19/10/2015

Le syndrome du pseudopyge

Genève a survécu aux élections fédérales, malgré une ambiance politico-médiatique digne des lendemains de coup d'état, propre à nous faire oublier que le seul changement genevois réside dans un seul siège vert devenu bleu, sur un total de treize. L'effervescence du moment est née ce matin, lorsque le Président du PDC genevois Sebastien Desfayes publia une photo d'un café-croissants qu'il partageait avec son candidat malheureux au Conseil des Etats (Raymond Loretan) et sa candidate malheureuse au Conseil National (Sophie Buchs). J'appris par la suite que cette photo était un acte de protestation: le Président démocrate-chrétien avait ainsi refusé de rencontrer au même moment ses homologues de droite (Alexandre de Senarclens pour le PLR, Céline Amaudruz pour l'UDC et Roger Golay pour le MCG), au motif que "the PDC doesn't negociate with terrorists". En effet, une alliance réunissant la droite et la droite extrême à laquelle s'oppose fermement Sebastien Desfayes est en cours de négociation, sa forme sera connue demain dans l'après-midi.

 

Malgré une propagande mensongère massivement financée (PLR et UDC totalisent plus de trois quarts des dépenses électorales à eux seuls), à coups de "Genève est mal représentée" ou "leur bilan est vide", malgré des slogans destinés à avoir du punch (même si parler d'un "nouveau souffle" s'agissant de deux hommes entrant gentiment dans la force de l'âge et qui, au fond, auraient rejoint à Berne une droite déjà majoritaire pour confirmer sagement ses positions, est assez amusant), Liliane Maury Pasquier (PS) et Robert Cramer (Verts) continuent à recevoir la confiance des Genevois-es. Avec 4'600 voix de retard sur le second, Benoît Genecand (PLR) est en quelque sorte le dernier espoir de la droite genevoise pour obtenir un siège au sénat fédéral, mais les voix PLR et PDC sont insuffisantes pour rivaliser avec les sortants de gauche.
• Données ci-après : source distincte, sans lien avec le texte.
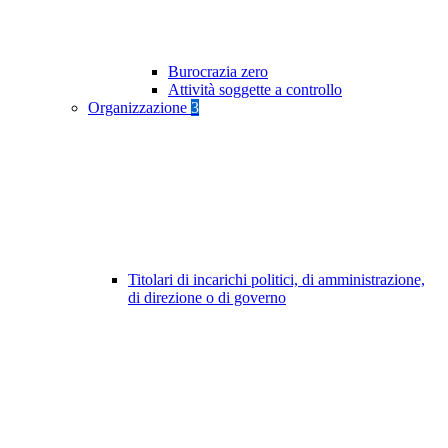
Burocrazia zero
Attività soggette a controllo
Organizzazione
3
Titolari di incarichi politici, di amministrazione,
di direzione o di governo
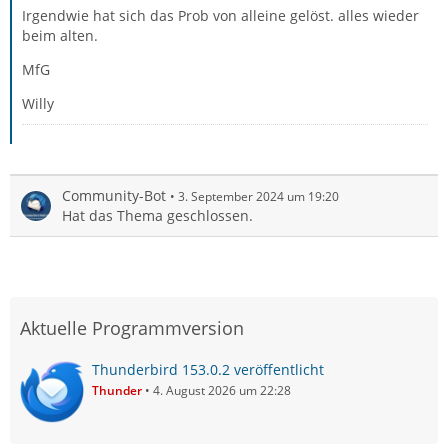
Irgendwie hat sich das Prob von alleine gelöst. alles wieder
beim alten.
MfG
Willy
Community-Bot
3. September 2024 um 19:20
Hat das Thema geschlossen.
Aktuelle Programmversion
Thunderbird 153.0.2 veröffentlicht
Thunder
4. August 2026 um 22:28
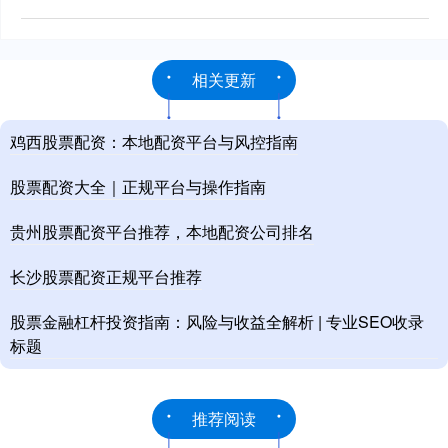
相关更新
鸡西股票配资：本地配资平台与风控指南
股票配资大全｜正规平台与操作指南
贵州股票配资平台推荐，本地配资公司排名
长沙股票配资正规平台推荐
股票金融杠杆投资指南：风险与收益全解析 | 专业SEO收录
标题
推荐阅读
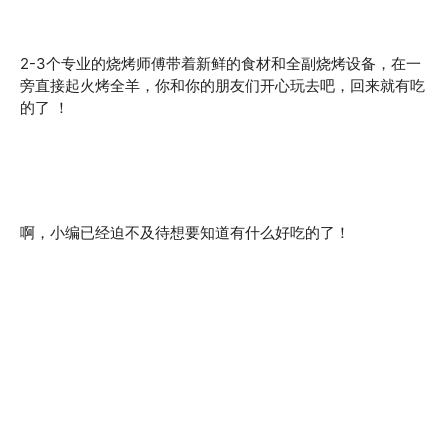
2-3个专业的烧烤师傅带着新鲜的食材和全副烧烤设备，在一
旁直接起火烤全羊，你和你的朋友们开心玩去吧，回来就有吃
的了 ！
啊，小编已经迫不及待想要知道有什么好吃的了！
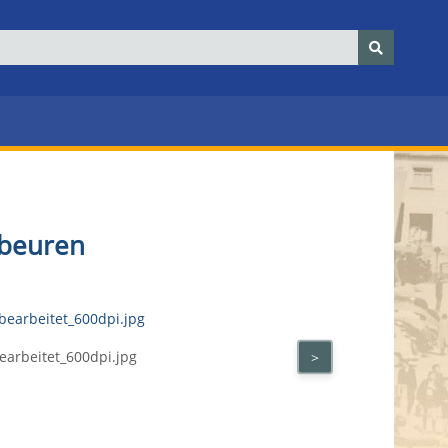
obeuren
arbeitet_600dpi.jpg
>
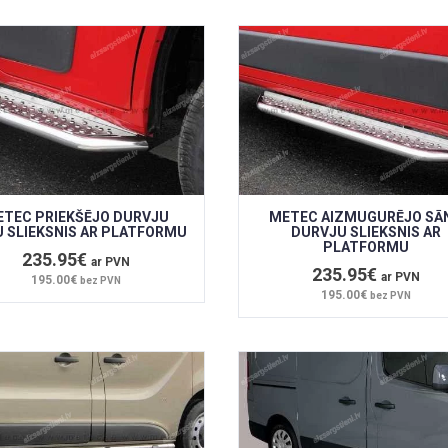
ETEC PRIEKŠĒJO DURVJU
METEC AIZMUGURĒJO SĀ
 SLIEKSNIS AR PLATFORMU
DURVJU SLIEKSNIS AR
PLATFORMU
235.95€
ar PVN
235.95€
ar PVN
195.00€
bez PVN
195.00€
bez PVN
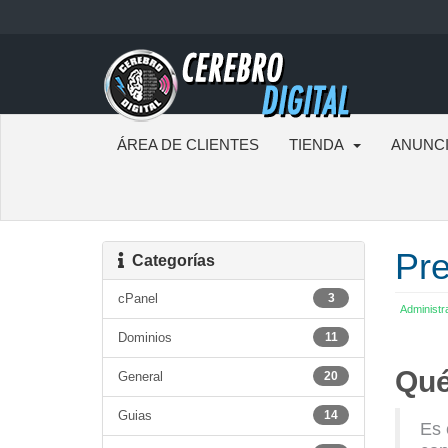
ÁREA DE CLIENTES
TIENDA
ANUNC
Pre
Categorías
cPanel
3
Administr
Dominios
11
Qué
General
20
Guias
14
Es 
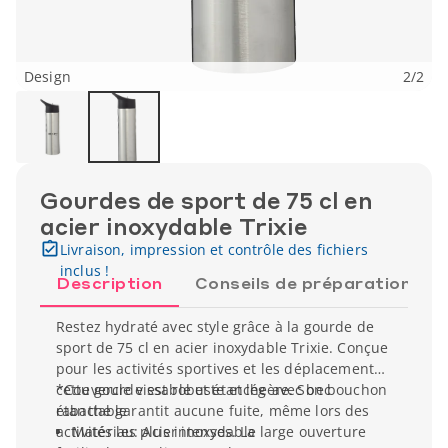
Design
2
/
2
Gourdes de sport de 75 cl en
acier inoxydable Trixie
Livraison, impression et contrôle des fichiers
inclus !
Description
Conseils de préparation
Restez hydraté avec style grâce à la gourde de
sport de 75 cl en acier inoxydable Trixie. Conçue
pour les activités sportives et les déplacements,
cette gourde est robuste et légère. Son bouchon
*Couvercle vissable et étanche avec bec
étanche garantit aucune fuite, même lors des
rabattable
activités les plus intenses. La large ouverture
Matériau: Acier inoxydable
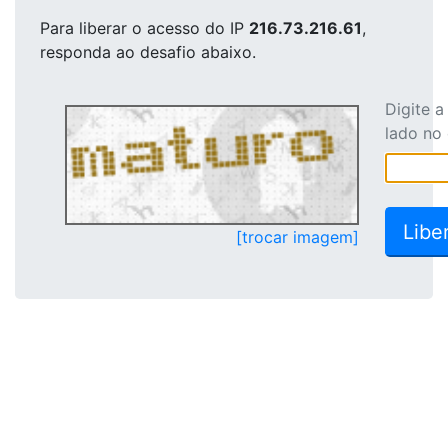
Para liberar o acesso
do IP
216.73.216.61
,
responda ao desafio abaixo.
Digite 
lado no
[trocar imagem]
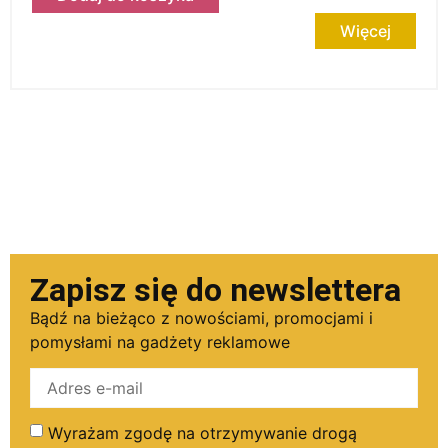
Więcej
Zapisz się do newslettera
Bądź na bieżąco z nowościami, promocjami i
pomysłami na gadżety reklamowe
Wyrażam zgodę na otrzymywanie drogą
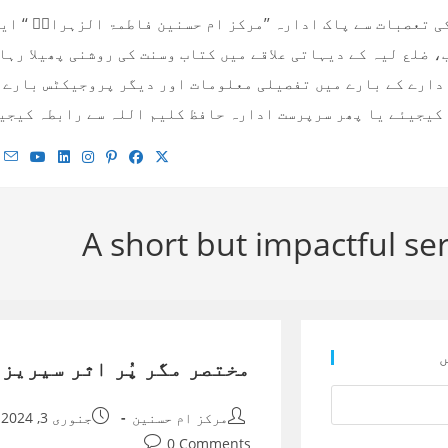
 تعصبات سے پاک ادارہ ’’مرکز ام حسنین فاطمۃ الزہراءؓ ‘‘ ای
 ضلع لیہ کے دیہاتی علاقے میں کتاب وسنت کی روشنی پھیلا رہا
کیجیئے یا پھر سرپرست ادارہ حافظ کلیم اللہ سے رابطہ کیجیئے! 00923334687616 / 010779495
A short but impactful ser
ں
مختصر مگر پُر اثر سیریز ۔ 
Post
Post
مرکز ام حسنین
جنوری 3, 2024
published:
author:
Post
0 Comments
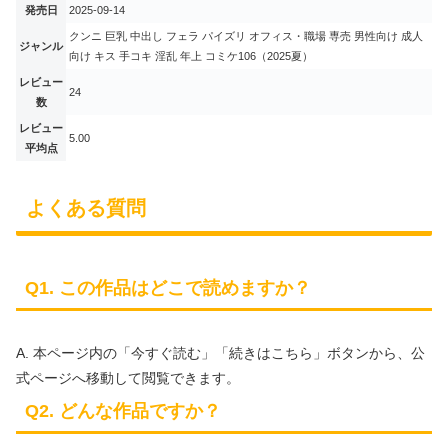
発売日
2025-09-14
クンニ 巨乳 中出し フェラ パイズリ オフィス・職場 専売 男性向け 成人
ジャンル
向け キス 手コキ 淫乱 年上 コミケ106（2025夏）
レビュー
24
数
レビュー
5.00
平均点
よくある質問
Q1. この作品はどこで読めますか？
A. 本ページ内の「今すぐ読む」「続きはこちら」ボタンから、公
式ページへ移動して閲覧できます。
Q2. どんな作品ですか？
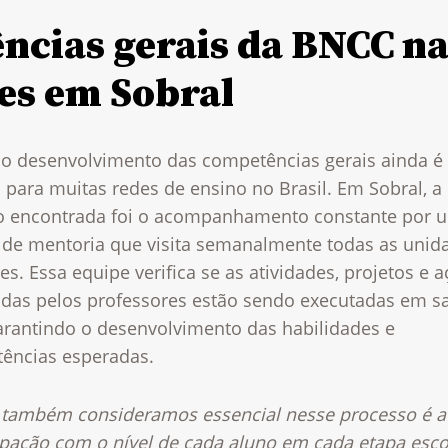
ncias gerais da BNCC na
es em Sobral
r o desenvolvimento das competências gerais ainda 
 para muitas redes de ensino no Brasil. Em Sobral, a
o encontrada foi o acompanhamento constante por 
 de mentoria que visita semanalmente todas as unid
es. Essa equipe verifica se as atividades, projetos e 
adas pelos professores estão sendo executadas em sa
garantindo o desenvolvimento das habilidades e
ências esperadas.
 também consideramos essencial nesse processo é a
pação com o nível de cada aluno em cada etapa esco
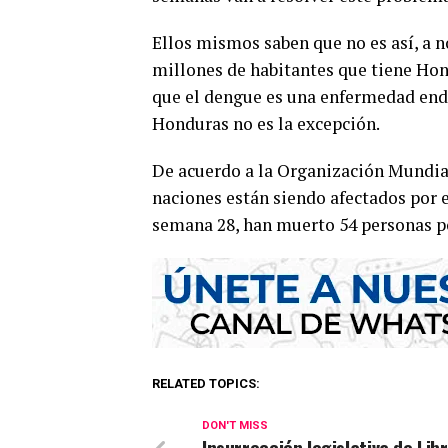
Ellos mismos saben que no es así, a n
millones de habitantes que tiene Hon
que el dengue es una enfermedad endé
Honduras no es la excepción.
De acuerdo a la Organización Mundial
naciones están siendo afectados por e
semana 28, han muerto 54 personas por
RELATED TOPICS:
DON'T MISS
Insurrección legislativa de Lib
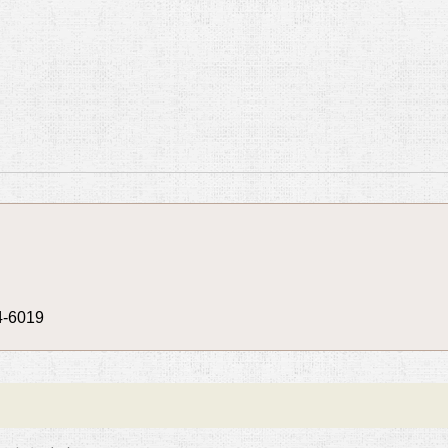
4-6019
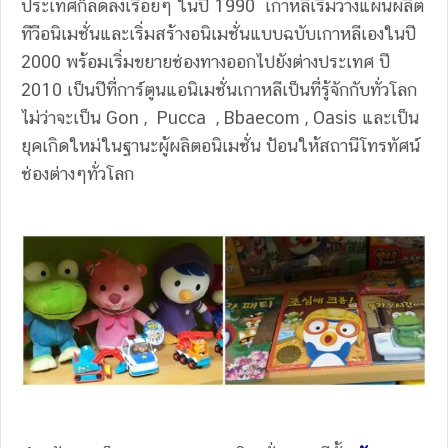
ประเทศก็ลดลงเรื่อยๆ ในปี 1990 เกาหลีเริ่มวางแผนผลิต
ทีวีอนิเมชั่นและเริ่มสร้างอนิเมชั่นแบบฉบับเกาหลีเองในปี
2000 พร้อมเริ่มขยายช่องทางออกไปยังต่างประเทศ ปี
2010 เป็นปีที่การ์ตูนแอนิเมชั่นเกาหลีเป็นที่รู้จักกับทั่วโลก
ไม่ว่าจะเป็น Gon , Pucca , Bbaecom , Oasis และเป็น
ยุคเกิดใหม่ในฐานะผู้ผลิตอนิเมชั่น ป้อนให้สถานีโทรทัศน์
ช่องต่างๆทั่วโลก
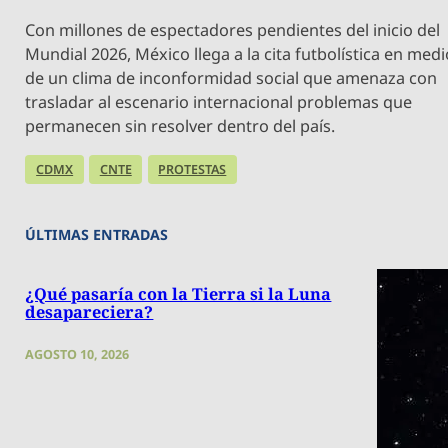
Con millones de espectadores pendientes del inicio del
Mundial 2026, México llega a la cita futbolística en med
de un clima de inconformidad social que amenaza con
trasladar al escenario internacional problemas que
permanecen sin resolver dentro del país.
CDMX
CNTE
PROTESTAS
ÚLTIMAS ENTRADAS
¿Qué pasaría con la Tierra si la Luna
desapareciera?
AGOSTO 10, 2026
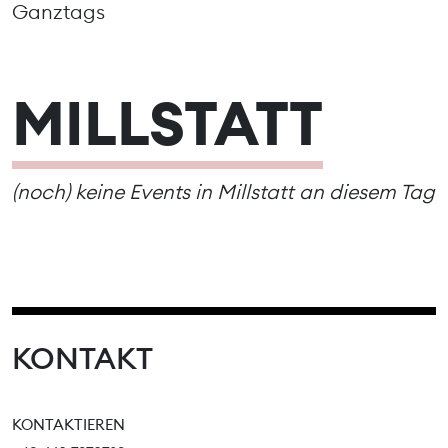
Ganztags
MILLSTATT
(noch) keine Events in Millstatt an diesem Tag
KONTAKT
KONTAKTIEREN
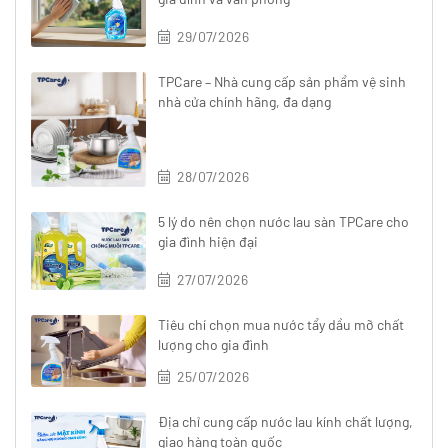
29/07/2026
TPCare – Nhà cung cấp sản phẩm vệ sinh
nhà cửa chính hãng, đa dạng
28/07/2026
5 lý do nên chọn nước lau sàn TPCare cho
gia đình hiện đại
27/07/2026
Tiêu chí chọn mua nước tẩy dầu mỡ chất
lượng cho gia đình
25/07/2026
Địa chỉ cung cấp nước lau kính chất lượng,
giao hàng toàn quốc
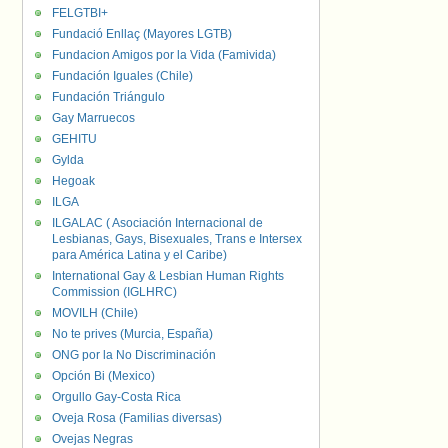
FELGTBI+
Fundació Enllaç (Mayores LGTB)
Fundacion Amigos por la Vida (Famivida)
Fundación Iguales (Chile)
Fundación Triángulo
Gay Marruecos
GEHITU
Gylda
Hegoak
ILGA
ILGALAC ( Asociación Internacional de
Lesbianas, Gays, Bisexuales, Trans e Intersex
para América Latina y el Caribe)
International Gay & Lesbian Human Rights
Commission (IGLHRC)
MOVILH (Chile)
No te prives (Murcia, España)
ONG por la No Discriminación
Opción Bi (Mexico)
Orgullo Gay-Costa Rica
Oveja Rosa (Familias diversas)
Ovejas Negras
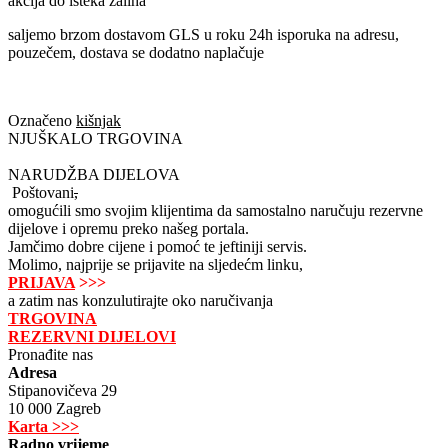
akcija do isteka zaliha
saljemo brzom dostavom GLS u roku 24h isporuka na adresu,
pouzečem, dostava se dodatno naplačuje
Označeno
kišnjak
NJUŠKALO TRGOVINA
NARUDŽBA DIJELOVA
Poštovani
,
omogućili smo svojim klijentima da samostalno naručuju rezervne
dijelove i opremu preko našeg portala.
Jamčimo dobre cijene i pomoć te jeftiniji servis.
Molimo, najprije se prijavite na sljedećm linku,
PRIJAVA
>>>
a zatim nas konzulutirajte oko naručivanja
TRGOVINA
REZERVNI DIJELOVI
Pronađite nas
Adresa
Stipanovičeva 29
10 000 Zagreb
Karta >>>
Radno vrijeme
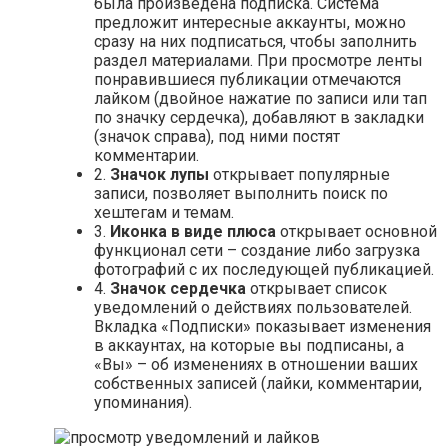
была произведена подписка. Система
предложит интересные аккаунты, можно
сразу на них подписаться, чтобы заполнить
раздел материалами. При просмотре ленты
понравившиеся публикации отмечаются
лайком (двойное нажатие по записи или тап
по значку сердечка), добавляют в закладки
(значок справа), под ними постят
комментарии.
2.
Значок лупы
открывает популярные
записи, позволяет выполнить поиск по
хештегам и темам.
3.
Иконка в виде плюса
открывает основной
функционал сети – создание либо загрузка
фотографий с их последующей публикацией.
4.
Значок сердечка
открывает список
уведомлений о действиях пользователей.
Вкладка «Подписки» показывает изменения
в аккаунтах, на которые вы подписаны, а
«Вы» – об изменениях в отношении ваших
собственных записей (лайки, комментарии,
упоминания).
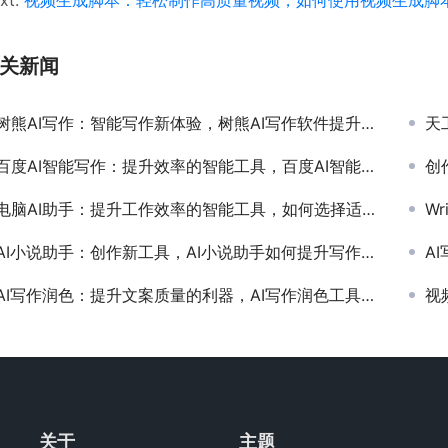
xt:
视频生成脚本：轻松制作高质量视频，如何使用视频生成脚
关新闻
树熊AI写作：智能写作新体验，树熊AI写作软件提升写作效率
天工
百度AI智能写作：提升效率的智能工具，百度AI智能写作如何提升内容创作效率
创作
电脑AI助手：提升工作效率的智能工具，如何选择适合自己的电脑AI助手软件
Wri
AI小说助手：创作新工具，AI小说助手如何提升写作效率
AI
AI写作润色：提升文案质量的利器，AI写作润色工具如何优化文章内容
视频
关于
主题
Yves Nidegger (UDC), meilleur score d'extrême-droite, pourrait ainsi se présenter aux côtés (même si c'est pas "juste à côté", sur la même liste) de Benoît Genecand avec un désistement d'Eric Stauffer (MCG), dans l'espoir de ratisser toutes les voix de droite.

 

Toutes? Non! Après que le PDC ville de Genève se soit fait tirer les oreilles par la section cantonale en raison de sa collaboration un peu trop étroite avec "la nouvelle farce", Sebastien Desfayes veut éviter tout nouveau débordement de son parti sur la droite du PLR. Ce soir, les membres du PDC suivront certainement leur Président dans une campagne pro-Genecand mais anti-Nidegger. Côté UDC/MCG, le ton est différent: une liste avec le meilleur de chaque bloc est largement plébiscitée, malgré le fait qu'il y a moins de 24h, Eric Stauffer affirmait l'exact inverse. C'est au PLR que la communication est la plus amusante: dans un communiqué qui ne fait mention ni de l'UDC, ni du MCG, le nouveau premier parti genevois appelle à faire élire son candidat, au nom de la proportionnalité, principe censé offrir automatiquement et de droit un siège à une entente totalisant plus du tiers des voix. Proportionnalité certes, mais l'élection au Conseil des Etats est une majoritaire, et on entend rarement l'entente se plaindre du système majoritaire, dans la mesure où le PLR et le PDC sont archi-dominateurs dans ce type d'élections.

 

Je me réjouis en tout cas de voir s'affronter deux camps antagoniques: la droite élargie, championne de l'hypocrisie et obsédée par la victoire politique à court terme, et l'Alternative, dont les intentions sont claires et transparentes depuis le début de la campagne, peu importent les résultats.